#### Polecenia do wykonania
1. Jaką kwotę podatku zapłacił folwark w Dąbrowicy na rzecz biskupa wrocławskiego w roku 1521 według tekstu o folwarku i pałacu w Dąbrowicy?
2. Wypisz z tekstu o Dąbrowicy cały fragment od słów „Wobec braku tekstów” w dół aż po słowa „z 1660 roku.”.
3. Streść w dwóch zdaniach tekst o folwarku i pałacu w Dąbrowicy.
══ Tekst do lektury
Słów kilka o powstaniu folwarku i pałacu w Dąbrowicy.

Historiografia, zwłaszcza ta bardziej współczesna, bardzo często myli pojęcia zamek i pałac w Dąbrowicy. W opisach pojawiają się informacje o tym, że pałac w Dąbrowicy powstał jeszcze w wiekach średnich. Autorzy tych tekstów zdają się nie rozumieć, iż pałac i zamek oddalone są od siebie w czasie i przestrzeni. Zupełnie różna jest również geneza ich powstania. Zatem jak było naprawdę? A może lepiej jak było najprawdopodobniej…?
Jak już wspominałem w tekście który możenie znaleźć tu: Początki wsi Dąbrowica na tle osadnictwa w Kotlinie Jeleniogórskiej, powstania miejscowości w żaden sposób nie można wiązać z istnieniem rzekomego zamku na szczycie góry Koziniec. Po pierwsze była to mała strażnica wojskowa, która została zniszczona zanim powstała wieś. Po drugie miejscowość powstała jako folwark. Nasuwa się zatem pytanie: kiedy powstał folwark i pałac w Dąbrowicy. Pytanie nie jest jednoznaczne. Folwark i pałac mogły powstać w zupełnie innym czasie. Co do folwarku wiemy tylko tyle iż w roku 1521 zapłacił na rzecz biskupa wrocławskiego pół marki podatku, co jest kwotą bardzo małą jak na wieś. Jednak mamy już pewność że 1521 Dąbrowica istniała i istniał również folwark. A jak było z pałacem?
Wobec braku tekstów źródłowych musimy sięgnąć do archiwalnego materiału kartograficznego. Pierwszą mapą na jakiej ukazano wieś jest mapa Księstwa Jaworskiego z 1660 roku.
Na mapie tej oznaczono ruinę zamku na Kozińcu, ale nie ma oznaczonej siedziby szlacheckiej we wsi, przy czym takowe siedziby zostały oznaczone w przypadku Wojanowa, Łomnicy, lub Bobrowa.
Siedziba szlachecka pojawia się dopiero na mapie z atlasu Wielanda, którą to autor sporządził w latach 30 XVIII wieku.
════
══ Rekordy danych
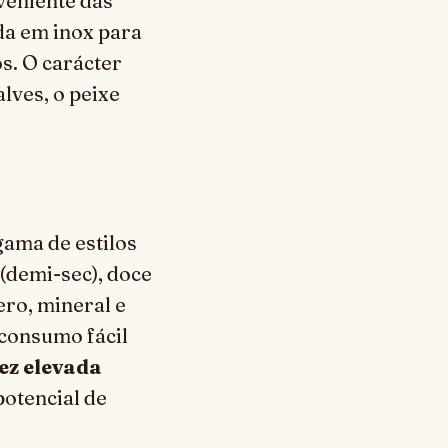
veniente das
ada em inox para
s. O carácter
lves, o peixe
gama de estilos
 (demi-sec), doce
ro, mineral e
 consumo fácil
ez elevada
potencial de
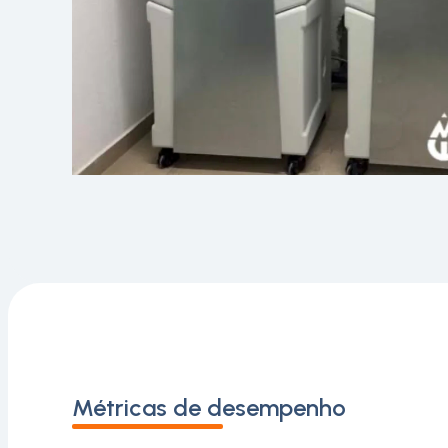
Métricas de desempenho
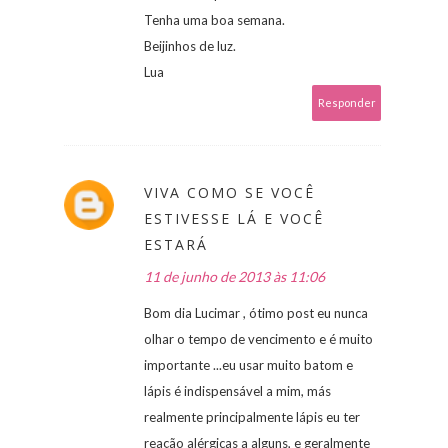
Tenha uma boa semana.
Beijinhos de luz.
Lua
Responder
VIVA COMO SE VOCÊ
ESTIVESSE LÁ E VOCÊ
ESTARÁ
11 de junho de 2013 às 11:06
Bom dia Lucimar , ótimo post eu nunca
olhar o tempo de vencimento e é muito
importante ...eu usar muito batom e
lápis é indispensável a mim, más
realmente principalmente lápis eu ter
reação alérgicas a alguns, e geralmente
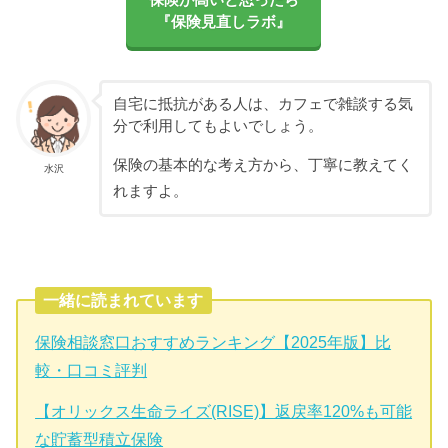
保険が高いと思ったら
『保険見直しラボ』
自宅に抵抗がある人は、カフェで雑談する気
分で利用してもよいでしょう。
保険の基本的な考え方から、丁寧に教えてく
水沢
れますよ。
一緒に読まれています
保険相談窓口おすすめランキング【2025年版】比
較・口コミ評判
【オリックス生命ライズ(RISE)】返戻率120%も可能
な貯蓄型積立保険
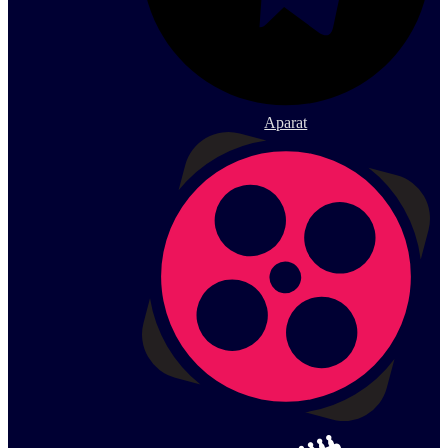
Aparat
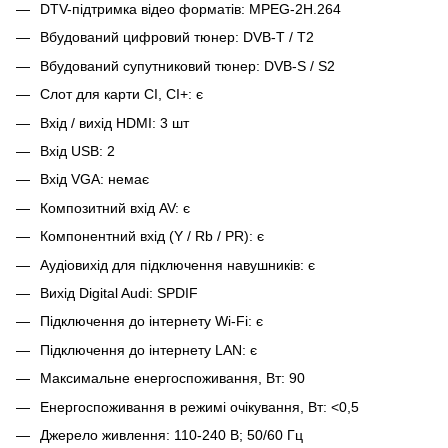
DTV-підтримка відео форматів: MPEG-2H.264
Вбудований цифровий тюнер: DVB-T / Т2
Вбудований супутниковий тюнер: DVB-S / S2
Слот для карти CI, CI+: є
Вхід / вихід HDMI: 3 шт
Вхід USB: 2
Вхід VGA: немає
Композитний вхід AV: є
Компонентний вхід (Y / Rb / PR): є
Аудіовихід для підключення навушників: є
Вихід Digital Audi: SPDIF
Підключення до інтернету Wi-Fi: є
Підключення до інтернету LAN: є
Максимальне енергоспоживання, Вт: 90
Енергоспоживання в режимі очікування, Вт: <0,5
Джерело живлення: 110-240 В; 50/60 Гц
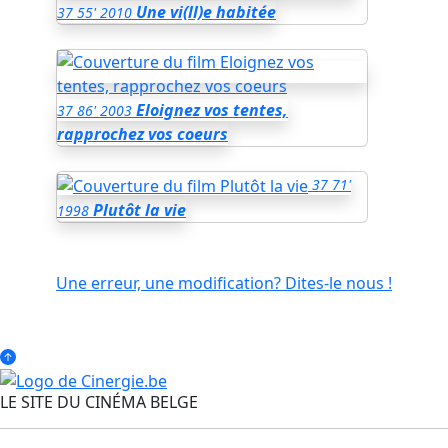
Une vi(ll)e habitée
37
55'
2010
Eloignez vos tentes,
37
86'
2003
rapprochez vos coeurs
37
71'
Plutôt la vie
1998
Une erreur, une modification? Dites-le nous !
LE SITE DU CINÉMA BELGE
════
#### Odpowiedzi na polecenia
1. Pół marki.

2.
Wobec braku tekstów źródłowych musimy sięgnąć do archiwalnego materiału kartograficznego. Pierwszą mapą na jakiej ukazano wieś jest mapa Księstwa Jaworskiego z 1660 roku.

3. Powstania wsi Dąbrowica nie można wiązać z rzekomym zamkiem na Kozińcu, który był małą strażnicą zniszczoną przed powstaniem wsi. Folwark istniał już w 1521 roku, a siedziba szlachecka, nieoznaczona na mapie Księstwa Jaworskiego z 1660 roku, pojawia się dopiero na mapie z atlasu Wielanda z lat 30. XVIII wieku.